▼▼▼

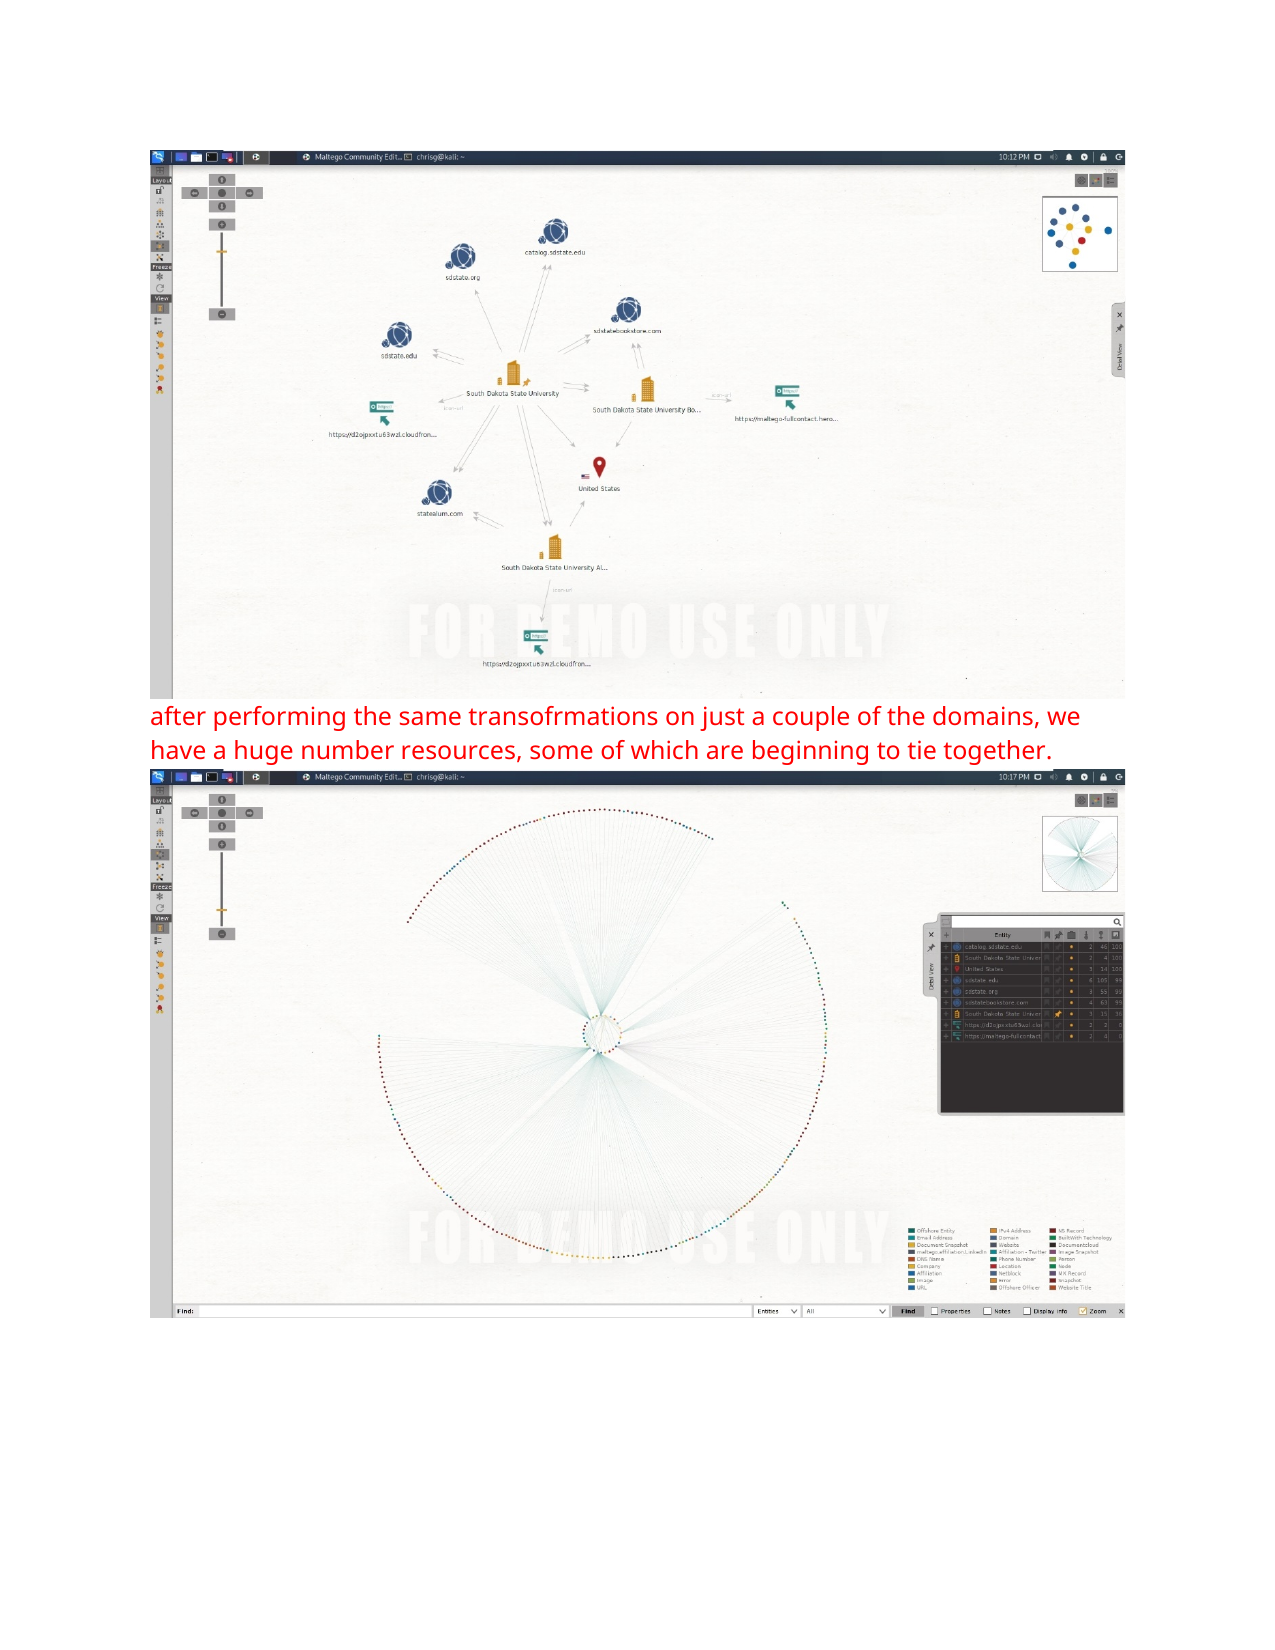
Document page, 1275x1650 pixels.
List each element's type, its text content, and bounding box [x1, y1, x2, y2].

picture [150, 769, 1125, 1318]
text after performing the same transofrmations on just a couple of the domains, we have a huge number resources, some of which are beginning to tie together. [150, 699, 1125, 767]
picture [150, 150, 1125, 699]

▲▲▲
▼▼▼

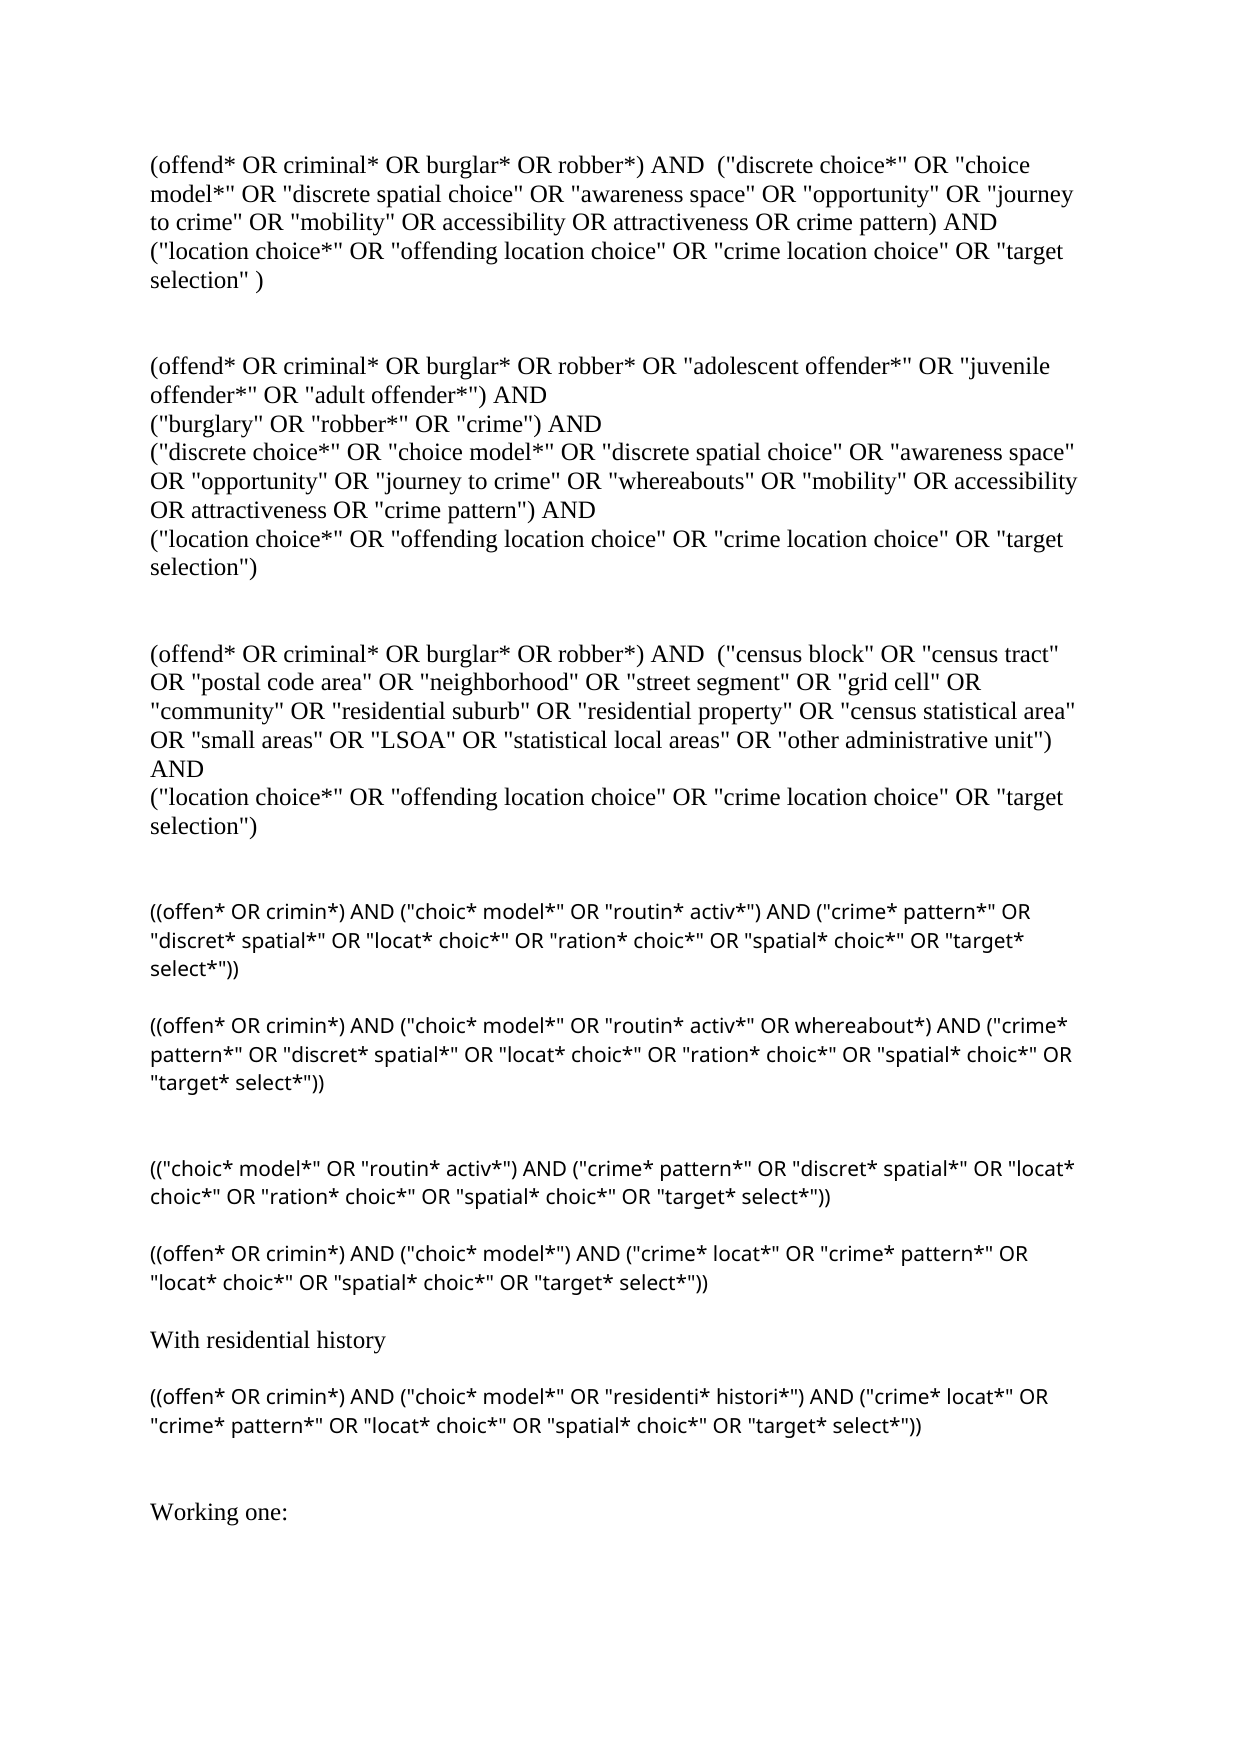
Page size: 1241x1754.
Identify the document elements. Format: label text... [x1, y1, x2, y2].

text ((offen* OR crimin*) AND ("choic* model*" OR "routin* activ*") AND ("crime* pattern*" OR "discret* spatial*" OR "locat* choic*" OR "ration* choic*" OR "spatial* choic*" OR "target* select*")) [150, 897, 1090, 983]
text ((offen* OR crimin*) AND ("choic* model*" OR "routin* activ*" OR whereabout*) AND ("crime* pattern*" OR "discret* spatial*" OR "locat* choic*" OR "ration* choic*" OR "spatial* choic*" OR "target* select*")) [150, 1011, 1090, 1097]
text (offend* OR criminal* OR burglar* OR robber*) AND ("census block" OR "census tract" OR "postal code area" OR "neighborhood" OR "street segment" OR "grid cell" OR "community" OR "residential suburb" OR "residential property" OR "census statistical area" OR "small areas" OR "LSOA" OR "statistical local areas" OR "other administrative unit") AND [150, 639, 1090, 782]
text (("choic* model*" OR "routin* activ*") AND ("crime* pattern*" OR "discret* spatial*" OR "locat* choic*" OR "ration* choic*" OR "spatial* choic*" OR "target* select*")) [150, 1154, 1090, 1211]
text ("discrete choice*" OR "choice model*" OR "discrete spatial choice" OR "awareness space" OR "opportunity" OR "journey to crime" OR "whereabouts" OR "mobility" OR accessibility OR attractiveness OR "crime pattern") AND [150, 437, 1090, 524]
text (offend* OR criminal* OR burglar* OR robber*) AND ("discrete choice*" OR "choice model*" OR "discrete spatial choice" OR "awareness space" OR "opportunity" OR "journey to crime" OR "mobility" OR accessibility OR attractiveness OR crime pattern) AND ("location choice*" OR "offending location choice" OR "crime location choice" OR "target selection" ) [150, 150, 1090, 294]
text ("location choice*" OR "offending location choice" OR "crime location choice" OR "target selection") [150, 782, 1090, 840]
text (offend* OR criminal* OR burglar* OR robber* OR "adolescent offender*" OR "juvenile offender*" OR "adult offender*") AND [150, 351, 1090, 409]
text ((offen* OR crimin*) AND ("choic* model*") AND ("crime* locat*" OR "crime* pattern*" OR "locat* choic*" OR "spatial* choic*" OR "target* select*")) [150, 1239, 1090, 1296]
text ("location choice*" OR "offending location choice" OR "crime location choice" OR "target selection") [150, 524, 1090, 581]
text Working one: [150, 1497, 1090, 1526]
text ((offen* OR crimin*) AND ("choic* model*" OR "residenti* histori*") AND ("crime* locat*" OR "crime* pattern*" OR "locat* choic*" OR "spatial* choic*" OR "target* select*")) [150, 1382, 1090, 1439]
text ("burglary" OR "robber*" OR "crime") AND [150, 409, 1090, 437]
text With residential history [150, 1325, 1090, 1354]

▲▲▲
▼▼▼

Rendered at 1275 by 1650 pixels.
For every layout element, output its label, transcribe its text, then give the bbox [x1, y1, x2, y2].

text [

▲▲▲

## Try it:
Show every line from the listing above in which the string "pixels" appears.

## Finished task:
Document page, 1275x1650 pixels.
Rendered at 1275 by 1650 pixels.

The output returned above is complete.